Ao mesmo tempo em que a paralisação parcial da atividade de mineração em Minas Gerais desde o rompimento da barragem da Vale, em Brumadinho, na Região Metropolitana de Belo Horizonte (RMBH), ocorrida em janeiro, traz prejuízos bilionários à economia mineira e impactos a toda cadeia industrial do Estado, também coloca em pauta a importância da adoção de práticas de gestão de risco por parte das empresas.

Foi essa a reflexão proposta pelo economista do Instituto Euvaldo Lodi (IEL), Sérgio Luís Guerra, durante o primeiro almoço-palestra da Associação de Dirigentes Cristãos de Empresa (ADCE Minas Gerais) de 2019, na Federação das Indústrias do Estado de Minas Gerais (Fiemg).

Durante o encontro, o economista apresentou os números preocupantes decorrentes da baixa na produção mineira do insumo siderúrgico, a partir das decisões da Justiça sobre as operações da Vale, que suspendeu a atividade da mineradora em diversas minas do Estado.

Estudo divulgado recentemente pela Fiemg mostra que a redução da atividade gerada pelo rompimento da barragem pode levar Minas a ter uma perda no Produto Interno Bruto (PIB) de 4% neste ano.

Além disso, a queda no faturamento na indústria de minério de ferro e de seus fornecedores pode variar de R$ 21,7 bilhões a R$ 35 bilhões, com retração na produção de até 130 milhões de toneladas, o que corresponde a cerca de 70% do produzido atualmente, que é de 186 milhões de toneladas/ano. Já a perda de postos de trabalho no segmento pode atingir 815 mil.

De acordo com Guerra, os números indicam não somente os impactos em produção, faturamento e PIB de Minas, mas também a necessidade de mudanças na postura da sociedade e das empresas para lidar com o futuro e com os momentos de crise.

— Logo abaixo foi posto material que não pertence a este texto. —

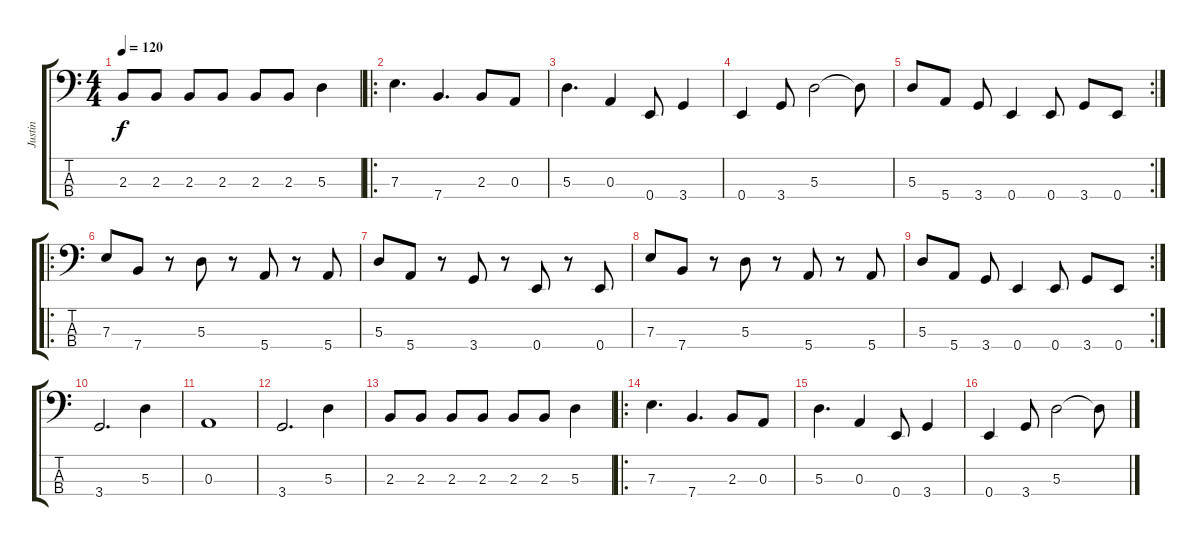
\track ("Justin" "Justin") {instrument electricbassfinger}
\staff {score tabs}
\tuning (G2 D2 A1 E1) {hide}
\ts (4 4)
\tempo 120
\clef f4
\ks c
2.3.8{dy f} 2.3.8 2.3.8 2.3.8 2.3.8 2.3.8 5.3.4 |
\ro
7.3.4{d} 7.4.4{d} 2.3.8 0.3.8 |
5.3.4{d} 0.3.4 0.4.8 3.4.4 |
0.4.4 3.4.8 5.3.2 5.3{t}.8 |
\rc 2
5.3.8 5.4.8 3.4.8 0.4.4 0.4.8 3.4.8 0.4.8 |
\ro
7.3.8 7.4.8 r.8 5.3.8 r.8 5.4.8 r.8 5.4.8 |
5.3.8 5.4.8 r.8 3.4.8 r.8 0.4.8 r.8 0.4.8 |
7.3.8 7.4.8 r.8 5.3.8 r.8 5.4.8 r.8 5.4.8 |
\rc 2
5.3.8 5.4.8 3.4.8 0.4.4 0.4.8 3.4.8 0.4.8 |
3.4.2{d} 5.3.4 |
0.3.1 |
3.4.2{d} 5.3.4 |
2.3.8 2.3.8 2.3.8 2.3.8 2.3.8 2.3.8 5.3.4 |
\ro
7.3.4{d} 7.4.4{d} 2.3.8 0.3.8 |
5.3.4{d} 0.3.4 0.4.8 3.4.4 |
0.4.4 3.4.8 5.3.2 5.3{t}.8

Educação – Para isso, citou alguns dos Objetivos de Desenvolvimento Sustentável (ODS) estabelecidos pela Organização das Nações Unidas (ONU) em 2000. A começar pela educação.

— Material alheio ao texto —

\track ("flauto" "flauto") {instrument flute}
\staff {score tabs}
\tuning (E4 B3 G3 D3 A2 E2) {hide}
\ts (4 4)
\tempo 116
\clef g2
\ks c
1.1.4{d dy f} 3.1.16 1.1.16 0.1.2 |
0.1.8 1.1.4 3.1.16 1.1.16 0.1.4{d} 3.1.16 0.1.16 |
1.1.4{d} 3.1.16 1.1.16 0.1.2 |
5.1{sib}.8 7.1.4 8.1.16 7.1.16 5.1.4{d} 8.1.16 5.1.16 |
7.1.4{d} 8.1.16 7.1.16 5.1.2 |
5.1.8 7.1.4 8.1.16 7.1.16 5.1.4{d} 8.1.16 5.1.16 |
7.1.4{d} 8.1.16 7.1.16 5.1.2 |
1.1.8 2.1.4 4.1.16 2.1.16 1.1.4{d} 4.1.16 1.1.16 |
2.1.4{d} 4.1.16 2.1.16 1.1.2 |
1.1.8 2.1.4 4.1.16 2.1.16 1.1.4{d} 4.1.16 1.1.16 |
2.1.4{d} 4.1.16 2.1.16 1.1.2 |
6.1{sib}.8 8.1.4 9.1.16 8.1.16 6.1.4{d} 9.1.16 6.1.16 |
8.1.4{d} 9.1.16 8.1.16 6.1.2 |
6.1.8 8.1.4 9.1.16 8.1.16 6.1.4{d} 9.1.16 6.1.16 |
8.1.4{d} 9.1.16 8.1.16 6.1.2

“Precisamos perceber a mudança nos paradigmas da nossa sociedade, as exigências do mundo moderno, assim como suas adequações. Vivemos em uma era em que cada vez mais as pessoas precisam ser treinadas e retreinadas ao longo da vida profissional. É preciso iniciar essa adaptação já na pré-educação das crianças”, avaliou.

Para ele, levar iniciativas inovadoras às escolas dos municípios mineradores seria uma opção e a as próprias empresas poderiam incentivar este movimento, cumprindo o ODS de número 4, que fala sobre assegurar a educação inclusiva de qualidade.

Da mesma maneira, o especialista alertou para a maior conscientização de pessoas e empresas em relação aos processos de gestão de riscos, principalmente no caso da indústria e, mais especificamente, da mineração, onde o risco é eminente.

Ao citar os ODS de números 8, 9, 11, 12 e 16 que abordam o crescimento econômico, inovação e infraestrutura, cidades e comunidades sustentáveis, produção e consumo sustentáveis e paz e justiça, ele destacou que a nossa sociedade não estimula a gestão responsável e ética de riscos no País. E chamou atenção para a necessidade da mudança.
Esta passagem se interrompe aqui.